# West Palm/Jupiter FL rides?



## Gripped (Nov 27, 2002)

I'm visiting family over the holidays in Jupiter. I'm considering bringing my bike. Anyone knwo of some good rides and group rides in the area? Consider my ability as a reasonably good cat 3.

Thanks


----------



## lookrider (Dec 3, 2006)

Call up these guys. They might be able to direct you.

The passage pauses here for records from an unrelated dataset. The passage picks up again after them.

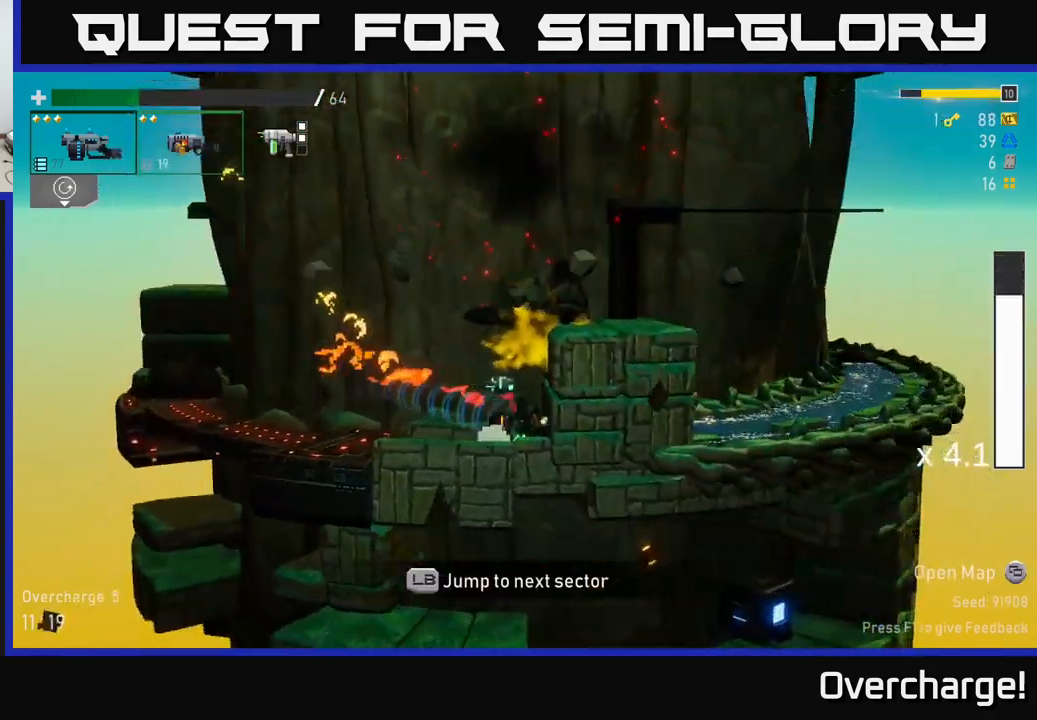
{"dt_ms": 500, "buttons": [], "left_stick": "center", "events": [[134, "L1", "up"]]}
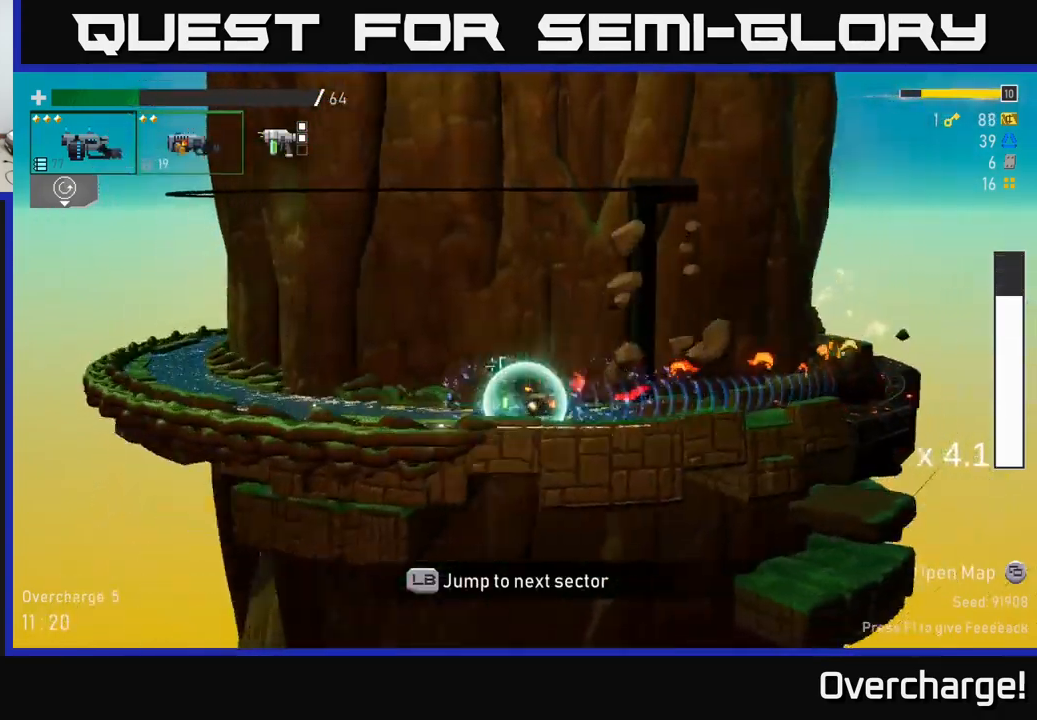
{"dt_ms": 500, "buttons": ["L2"], "left_stick": "center", "events": [[500, "L2", "down"]]}
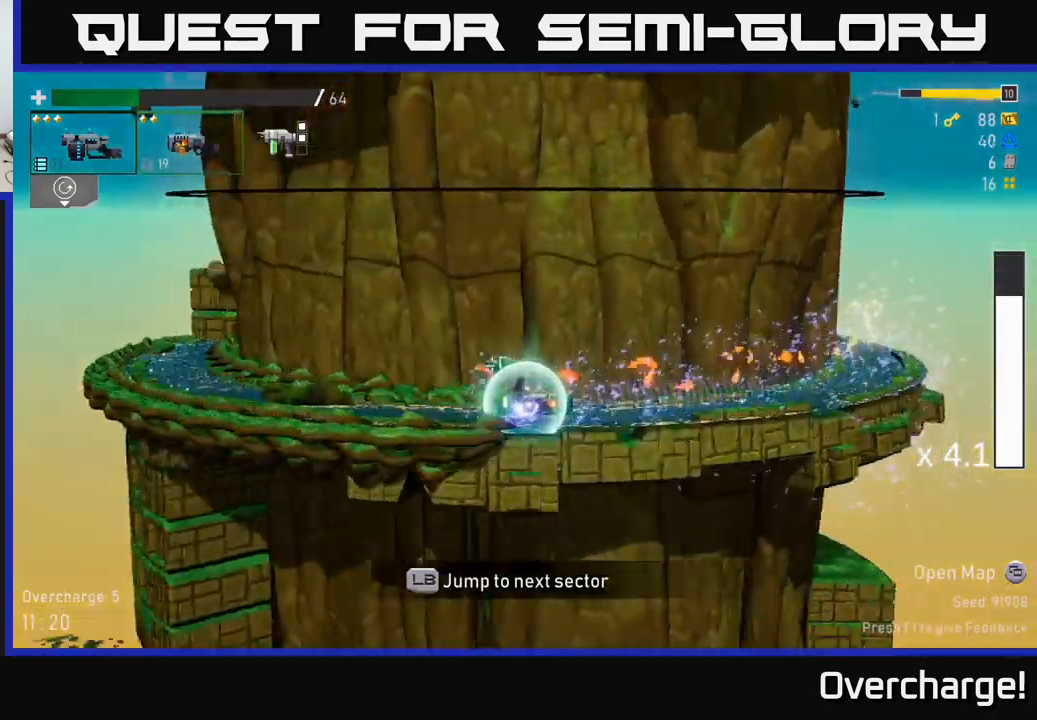
{"dt_ms": 500, "buttons": ["R2"], "left_stick": "center", "events": [[117, "L2", "up"], [267, "R2", "down"]]}
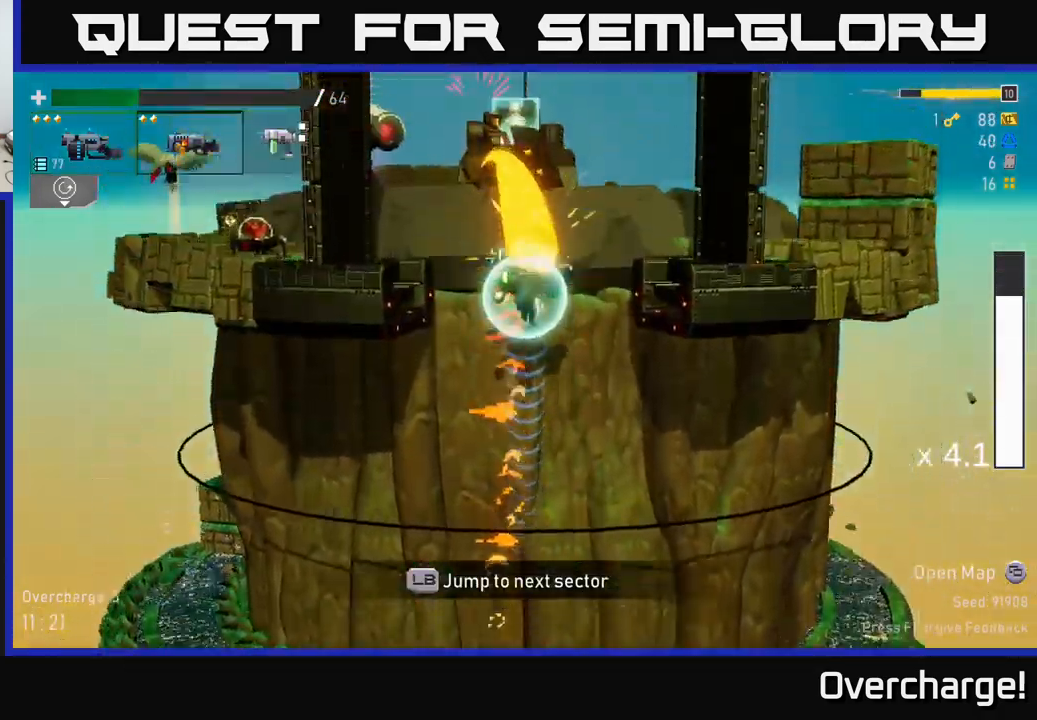
{"dt_ms": 500, "buttons": ["R2"], "left_stick": "left", "events": [[284, "left_stick", "left"]]}
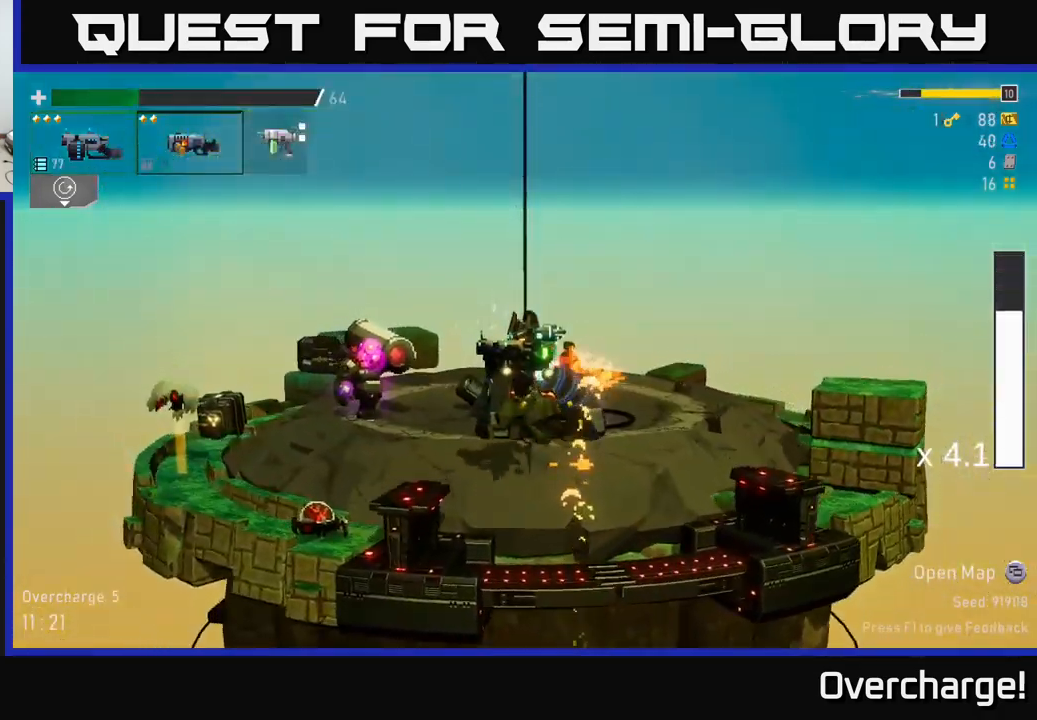
{"dt_ms": 500, "buttons": ["R2"], "left_stick": "down", "events": [[400, "left_stick", "down"]]}
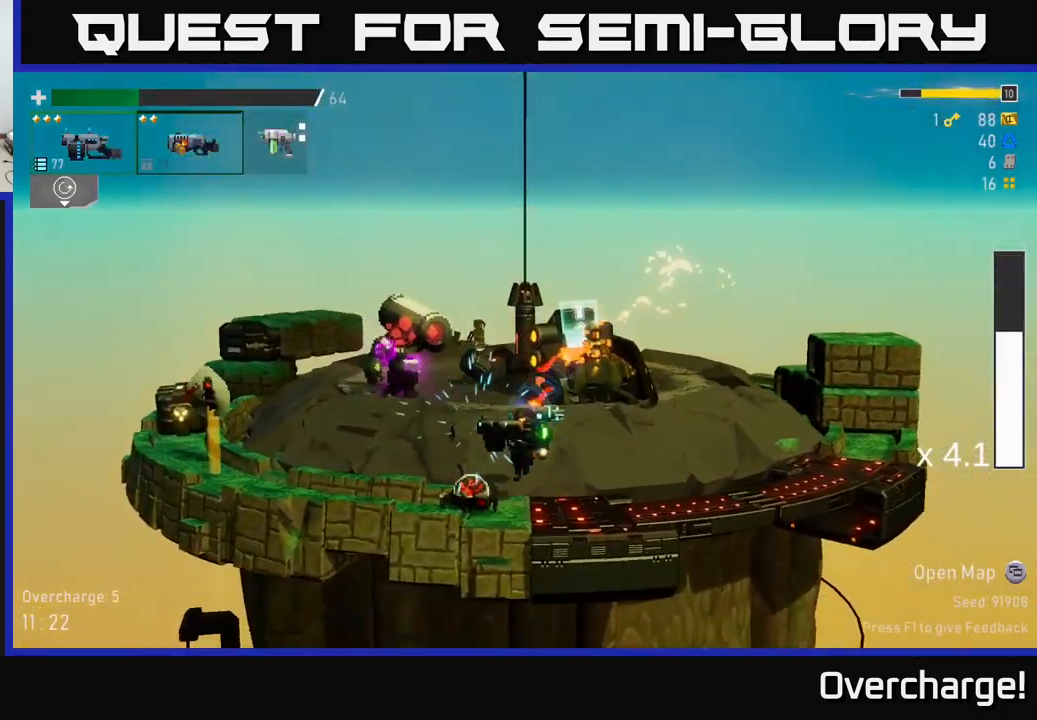
{"dt_ms": 501, "buttons": [], "left_stick": "down-left", "events": [[117, "left_stick", "down-left"], [150, "R2", "up"]]}
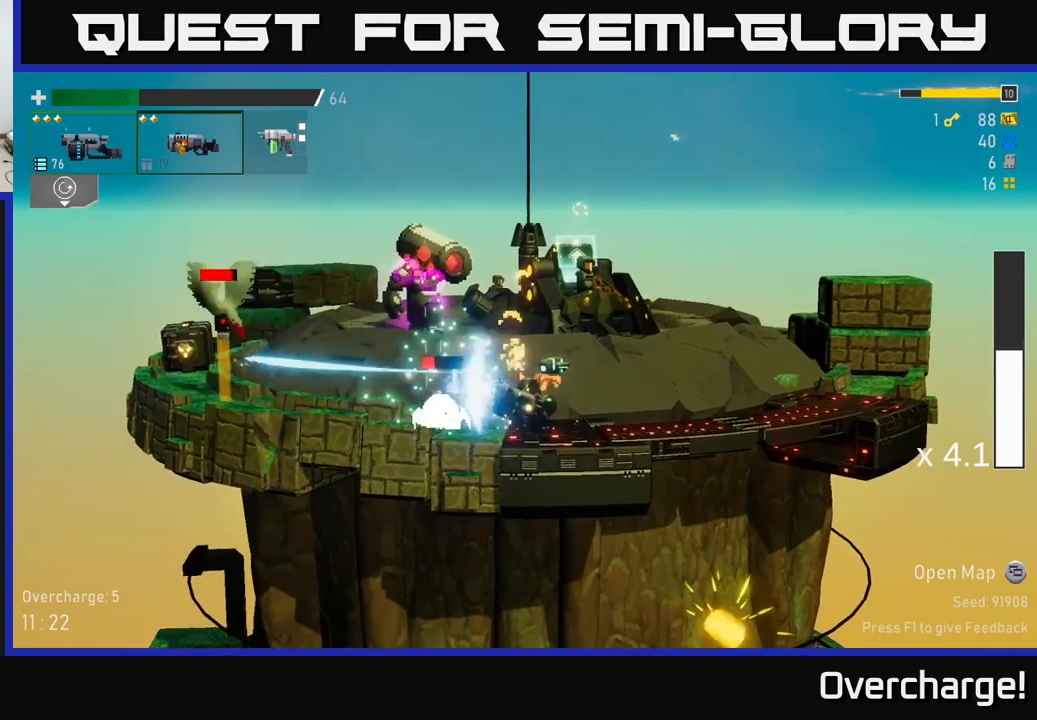
{"dt_ms": 500, "buttons": [], "left_stick": "down-left", "events": [[183, "R2", "down"], [450, "R2", "up"]]}
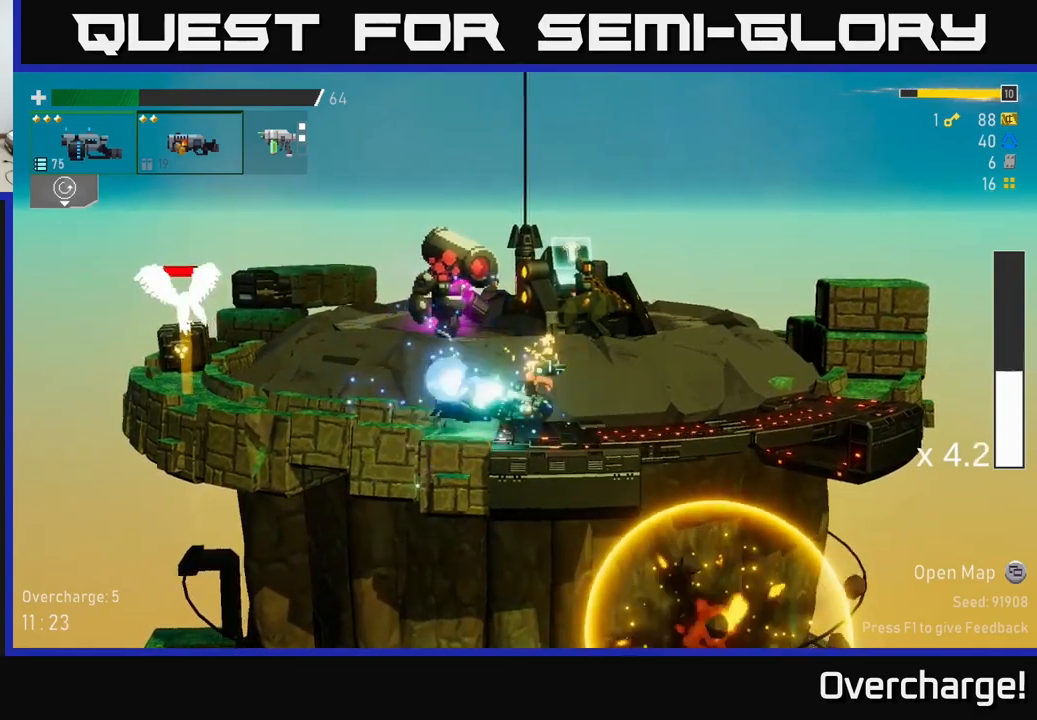
{"dt_ms": 500, "buttons": ["R2"], "left_stick": "left", "events": [[183, "X", "down"], [216, "R2", "down"], [233, "left_stick", "left"], [300, "X", "up"]]}
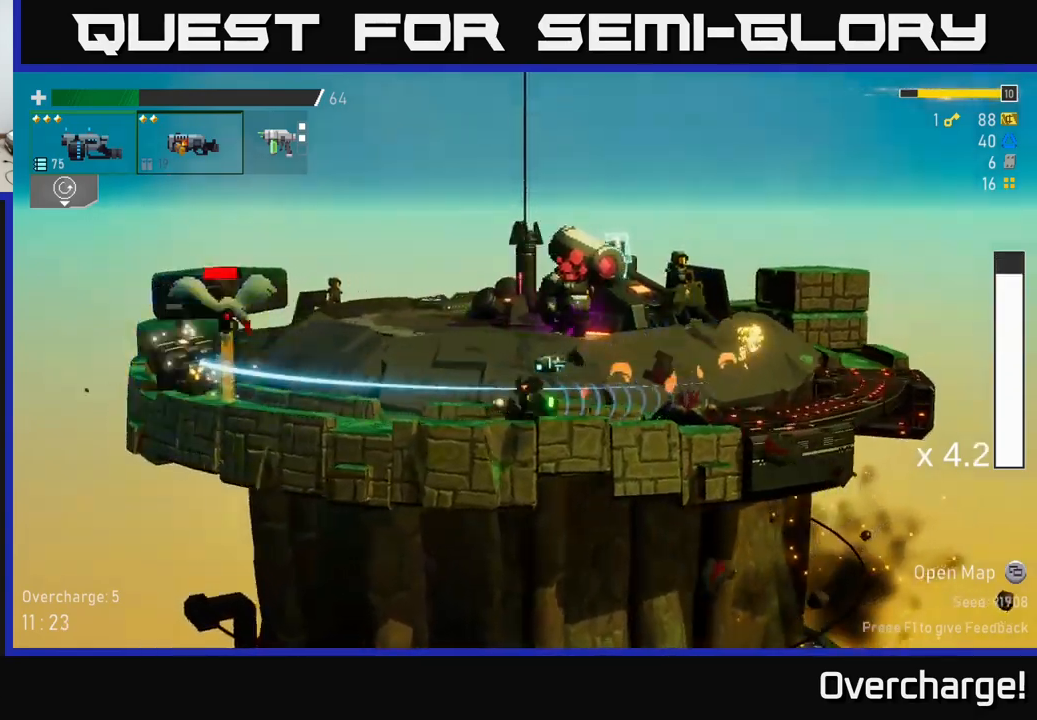
{"dt_ms": 500, "buttons": ["A", "R2"], "left_stick": "left", "events": [[50, "left_stick", "down"], [100, "left_stick", "center"], [233, "left_stick", "left"], [483, "A", "down"]]}
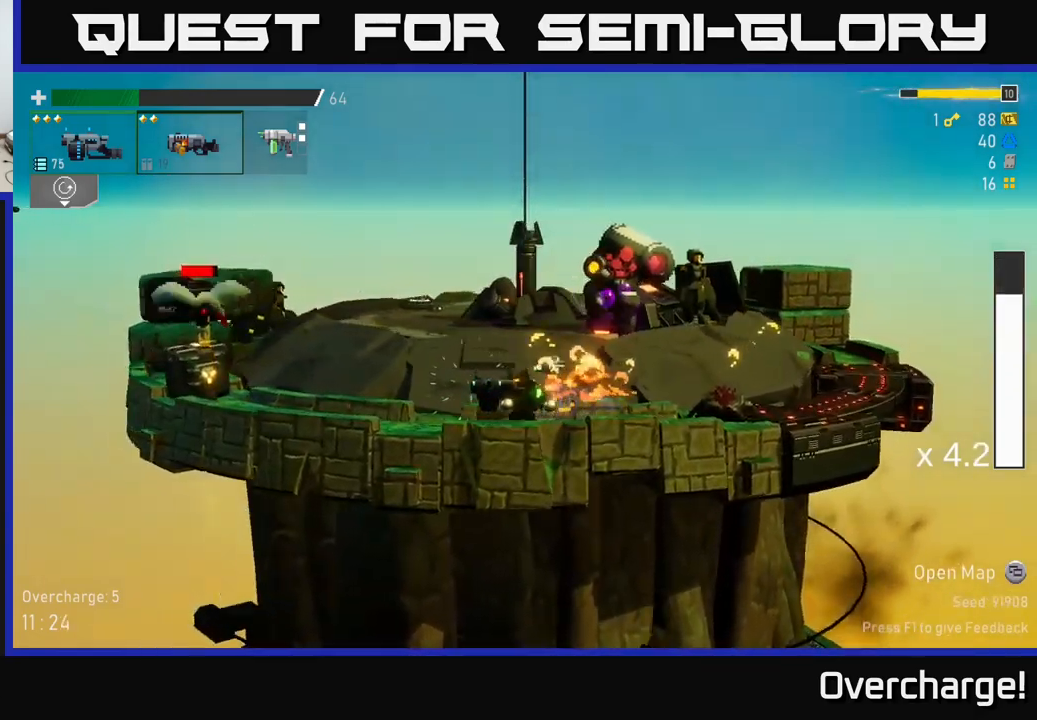
{"dt_ms": 500, "buttons": ["R2"], "left_stick": "left", "events": [[16, "A", "up"], [33, "R2", "up"], [483, "R2", "down"]]}
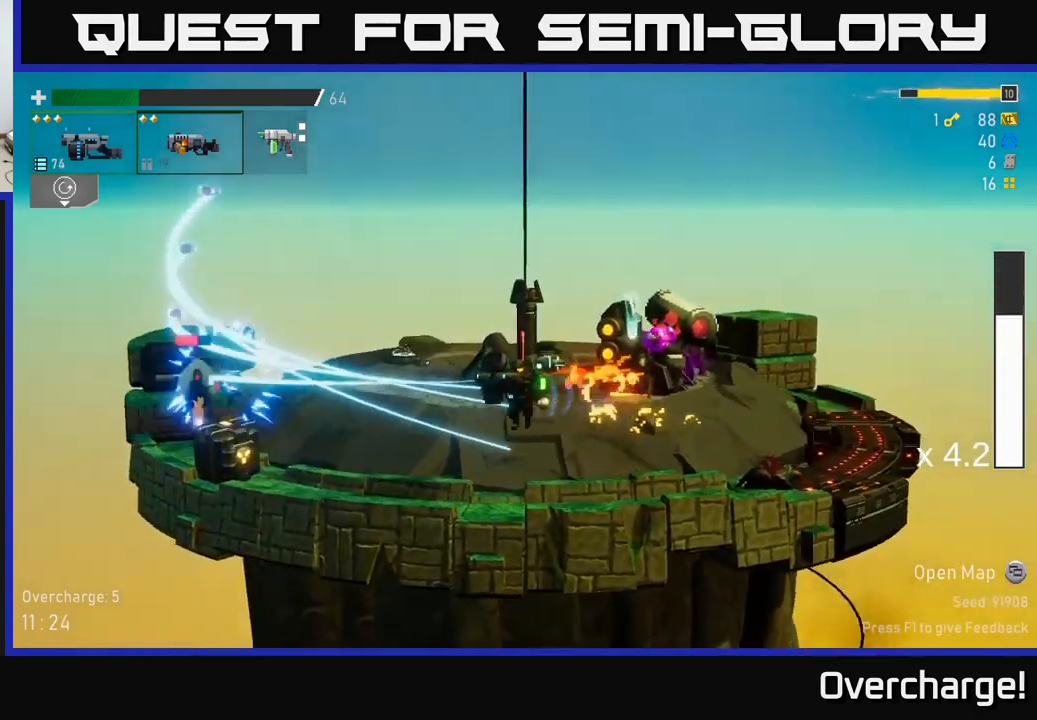
{"dt_ms": 500, "buttons": [], "left_stick": "down-left", "events": [[416, "left_stick", "down-left"], [433, "R2", "up"]]}
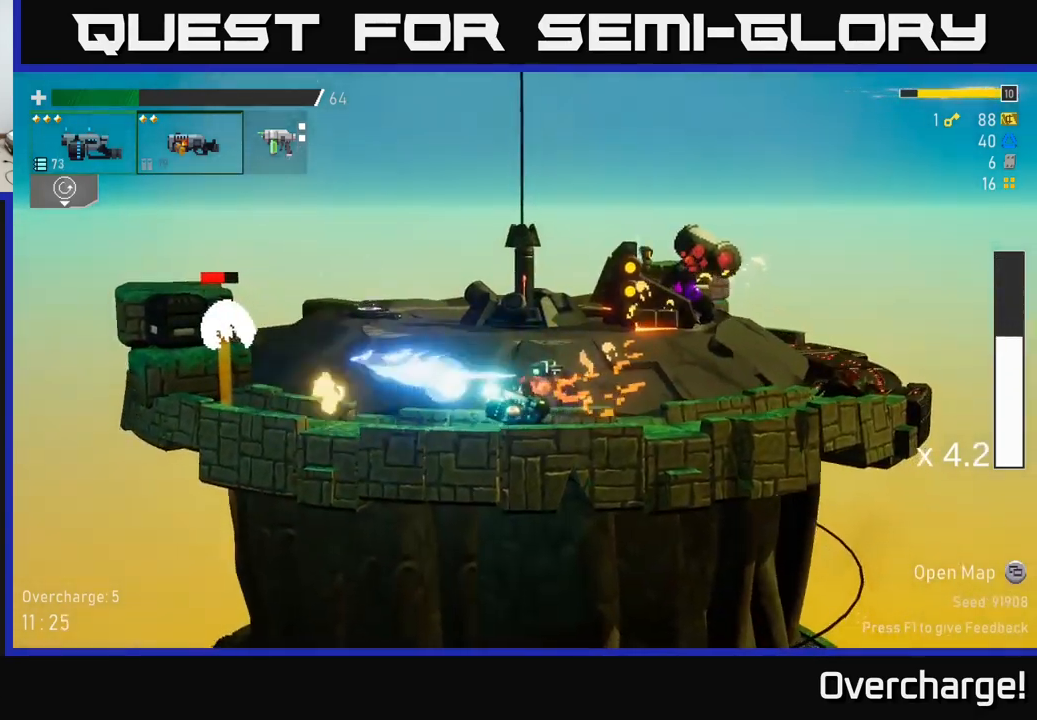
{"dt_ms": 500, "buttons": ["R2"], "left_stick": "left", "events": [[83, "left_stick", "left"], [366, "R2", "down"]]}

http://www.theracersedge.net/contact.htm

http://www.geocities.com/johnkwas40/sched.html


----------



## anthemracer (Nov 13, 2007)

I will be in jupiter from 12/30-1/1. Jupiter island to the north is really nice. As you go south it starts to get really busy (traffic). If your going to be around let me know. We could probably drum something up for one morning...


----------



## Nigel (Jun 5, 2005)

i used to live in jupiter, call j town bikes or cycle science for some ride info. There is always a saturday and sunday ride that meets near jupiter beach. starts around 7 or 730, i cant recall. The ride can be fast pasted or slower depending on how frisky everyone is feeling.


----------



## dookie (Oct 1, 2007)

i posted similarly a while back & didn't turn up much. iI'll be there sat.-sat. for the holidays. drop me a line if you want to catch up, otherwise look for a black fixed-gear on the A1A (pretty much all there is), somewhere between boca and jupiter island.


----------